- TASK DIRECTIONS
The answer should be the lines from the one with "Service En Ondersteuning" through the final line of the entries, restated word for word.

- RECORD SET

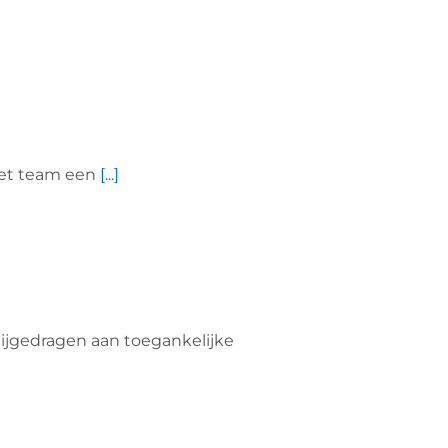
het team een
[...]
ijgedragen aan toegankelijke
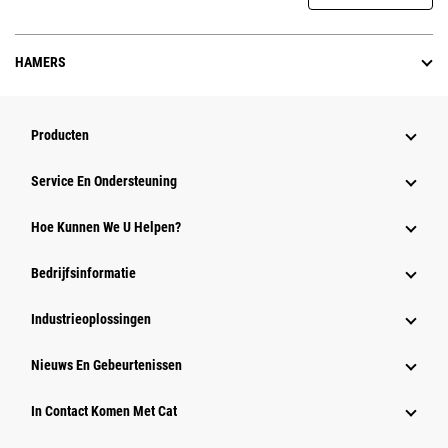
HAMERS
Producten
Service En Ondersteuning
Hoe Kunnen We U Helpen?
Bedrijfsinformatie
Industrieoplossingen
Nieuws En Gebeurtenissen
In Contact Komen Met Cat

- TASK ANSWER
Service En Ondersteuning
Hoe Kunnen We U Helpen?
Bedrijfsinformatie
Industrieoplossingen
Nieuws En Gebeurtenissen
In Contact Komen Met Cat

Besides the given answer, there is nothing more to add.